I was running on behalf of the newspaper I work for as part of a story I was writing, but was also raising money for the Cystic Fibrosis Trust after my boyfriend’s cousin was diagnosed with the condition. I managed to raise just under £300 which I was quite proud of, and it gave me the motivation needed to complete the run. That doesn’t mean it was easy at all though – it hurt and at several points I didn’t think I would make it round, but I did in 63 minutes which was far better than my time in training so I was very happy. My boyfriend also ran and made it in a great time – so we kicked off the celebrations at a birthday party before heading to the pub and out on the town. Sitting around and then dancing all night was not the best combination and I could already feel my limbs seizing up.
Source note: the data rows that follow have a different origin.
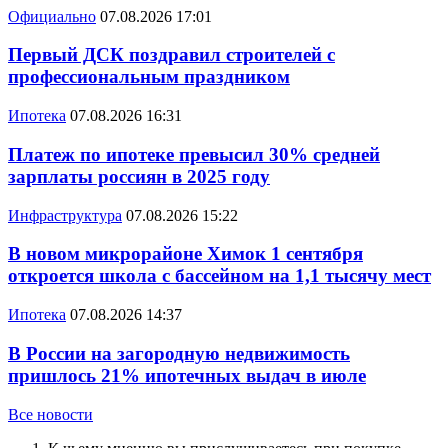
Официально
07.08.2026 17:01
Первый ДСК поздравил строителей с
профессиональным праздником
Ипотека
07.08.2026 16:31
Платеж по ипотеке превысил 30% средней
зарплаты россиян в 2025 году
Инфраструктура
07.08.2026 15:22
В новом микрорайоне Химок 1 сентября
откроется школа с бассейном на 1,1 тысячу мест
Ипотека
07.08.2026 14:37
В России на загородную недвижимость
пришлось 21% ипотечных выдач в июле
Все новости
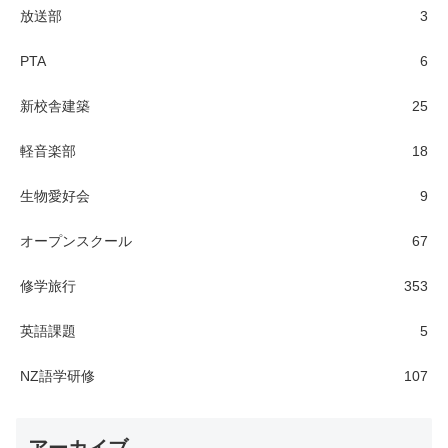
放送部
3
PTA
6
新校舎建築
25
軽音楽部
18
生物愛好会
9
オープンスクール
67
修学旅行
353
英語課題
5
NZ語学研修
107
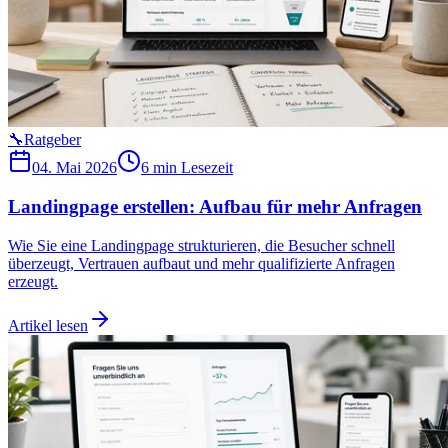
🔧
Ratgeber
04. Mai 2026
6 min
Lesezeit
Landingpage erstellen: Aufbau für mehr Anfragen
Wie Sie eine Landingpage strukturieren, die Besucher schnell
überzeugt, Vertrauen aufbaut und mehr qualifizierte Anfragen
erzeugt.
Artikel lesen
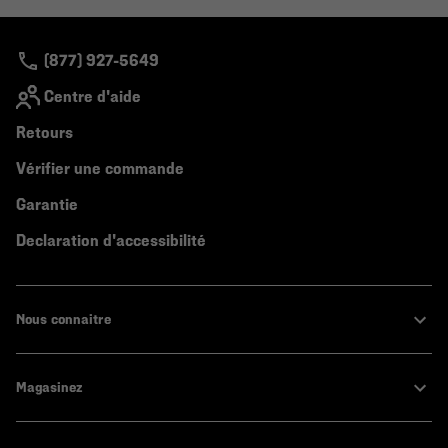
colla
secti
(877) 927-5649
Centre d'aide
Retours
Vérifier une commande
Garantie
Declaration d'accessibilité
Nous connaitre
Magasinez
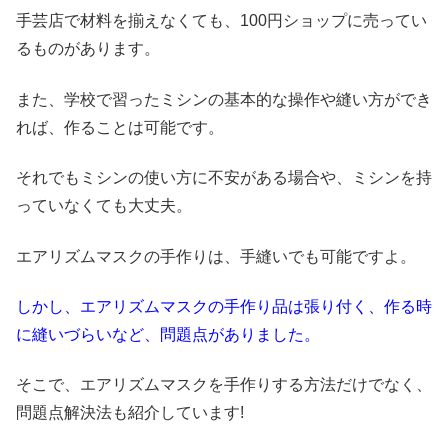
手芸店で材料を揃えなくても、100円ショップに売ってい
るものがあります。
また、学校で習ったミシンの基本的な操作や縫い方ができ
れば、作ることは可能です。
それでもミシンの使い方に不安がある場合や、ミシンを持
っていなくても大丈夫。
エアリズムマスクの手作りは、手縫いでも可能ですよ。
しかし、エアリズムマスクの手作り品は張り付く、作る時
に縫いづらいなど、問題点がありました。
そこで、エアリズムマスクを手作りする方法だけでなく、
問題点解決法も紹介しています!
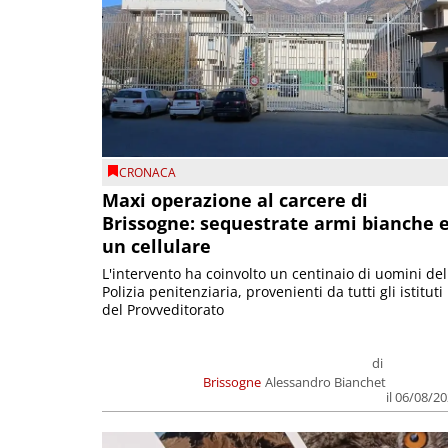
CRONACA
Maxi operazione al carcere di
Brissogne: sequestrate armi bianche 
un cellulare
L'intervento ha coinvolto un centinaio di uomini del
Polizia penitenziaria, provenienti da tutti gli istituti
del Provveditorato
di
Brissogne
Alessandro Bianchet
il 06/08/2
The next day was agony, trying to get up and down three flights of stairs each time I needed the loo or a drink was awful and my body has never hurt so much all over. But it was worth it, I was so proud that I had done it. Last year, unfortunately we were away on the day of the run so we couldn’t take part, because I would have liked to have tried to beat my time. Sadly, now it has been two years and I just can’t seem to get motivated enough to run competitively again. I seem to remember the pain of the next day all too well! I am still keeping up my health and fitness, eating well and going to the gym three times a week, drinking plenty of water. I also run often at the gym, but I just can’t seem to tie myself down to a goal of completing an official run, perhaps because I have completed this one the once, now I need a different route. I’m not really sure why, I just know that I won’t be running the GEAR this weekend, and definitely won’t have the chance next year as I will be on my travels. Maybe I just don’t have that competitive edge, but boyfriend certainly does and is running this weekend so I will be going along to cheer him on and it helps me kill two birds with one stone if I work while I am there and interview people for Tuesday’s paper!

How competitive are you when it comes to running? Do you have any targets coming up?